---------- Texto da página

Em 1980 havia apenas 24 Guajá vivendo no posto indígena do Alto Turiaçu. Naquele ano um novo grupo foi contato, com 30 pessoas, das quais sete morreram nos primeiros meses do contato. Esse grupo foi levado para a Terra Indígena Caru e lá se encontrou com outros grupos e logo somavam mais de 100. Em 1987 e em 1993 mais dois grupos foram contatados e mais gente Guajá foi se agregando.
Hoje os Guajá somam mais de 340 pessoas e vivem em três terras indígenas: Alto Turiaçu, com 530.000 hectares, a qual compartilham com índios Urubu-Kaapor, Tembé e Krejê; Rio Caru, com 176.000 hectares, compartilhada com os Guajajara; e Arariboia, 413.000 hectares, compartilhada com os Guajajara.
Sobreviverão? Sim! A menos que sejam abandonados pelo poder público à sanha de madeireiros e fazendeiros da região. Simples assim.
Na Terra Indígena Arariboia vive um grupo de talvez 15 a 20 Guajá que ainda hoje se recusa a entrar em contato com seus vizinhos Guajajara. Entretanto, são ocasionalmente vistos por esses índios, quando entram na floresta para caçar, e também por madeireiros que invadem aquela terra indígena para derrubar madeira de lei. Estão em perigo de serem contatados por quem não tem a mínima noção do que fazer se isto acontecer, e certamente terão um destino cruento.
O que fazer para dar condições de sobrevivência aos Awá-Guajá do Arariboia, que ainda vivem exclusivamente da caça e da coleta, no meio de um contingente de mais de 3.000 índios Guajajara que acham que aquela terra é exclusivamente deles? Eis um dilema a mais para a FUNAI resolver nos próximos meses ou poucos anos.

--------------------
---------- Dados coletados

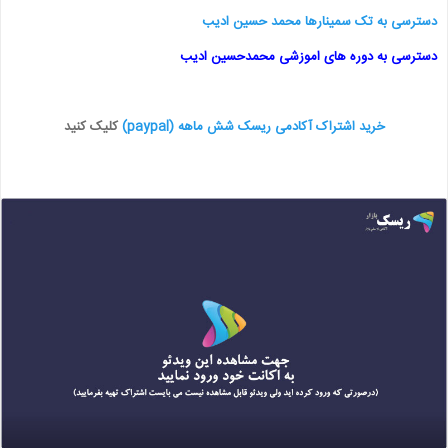
دسترسی به تک سمینارها محمد حسین ادیب
دسترسی به دوره های اموزشی محمدحسین ادیب
خرید اشتراک آکادمی ریسک شش ماهه (paypal)
کلیک کنید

--------------------

▶ Questões e tarefas:
**1)** Reescreva tudo o que vai de "Na Terra Indígena" até "ou poucos anos." no texto sobre os Guajá, trocando "madeira de lei" por "árvores nobres".
**2)** Traduza para o inglês esta frase do texto sobre os Guajá: "Em 1987 e em 1993 mais dois grupos foram contatados e mais gente Guajá foi se agregando."
**3)** De acordo com o texto sobre os Guajá, diga se cada afirmação está correta e cite as palavras do texto que decidem a resposta. (a) Os Guajá vivem hoje em três terras indígenas. (b) A Terra Indígena Rio Caru tem 413.000 hectares. (c) O grupo Guajá do Arariboia já mantém contato com os Guajajara.

▶ Respostas por item:
**1)**
Na Terra Indígena Arariboia vive um grupo de talvez 15 a 20 Guajá que ainda hoje se recusa a entrar em contato com seus vizinhos Guajajara. Entretanto, são ocasionalmente vistos por esses índios, quando entram na floresta para caçar, e também por madeireiros que invadem aquela terra indígena para derrubar árvores nobres. Estão em perigo de serem contatados por quem não tem a mínima noção do que fazer se isto acontecer, e certamente terão um destino cruento.
O que fazer para dar condições de sobrevivência aos Awá-Guajá do Arariboia, que ainda vivem exclusivamente da caça e da coleta, no meio de um contingente de mais de 3.000 índios Guajajara que acham que aquela terra é exclusivamente deles? Eis um dilema a mais para a FUNAI resolver nos próximos meses ou poucos anos.

**2)** In 1987 and in 1993, two more groups were contacted, and more Guajá people gradually joined.

**3)**
(a) Sim. O texto diz: "vivem em três terras indígenas".
(b) Não. O texto diz: "Rio Caru, com 176.000 hectares".
(c) Não. O texto diz: "ainda hoje se recusa a entrar em contato com seus vizinhos Guajajara".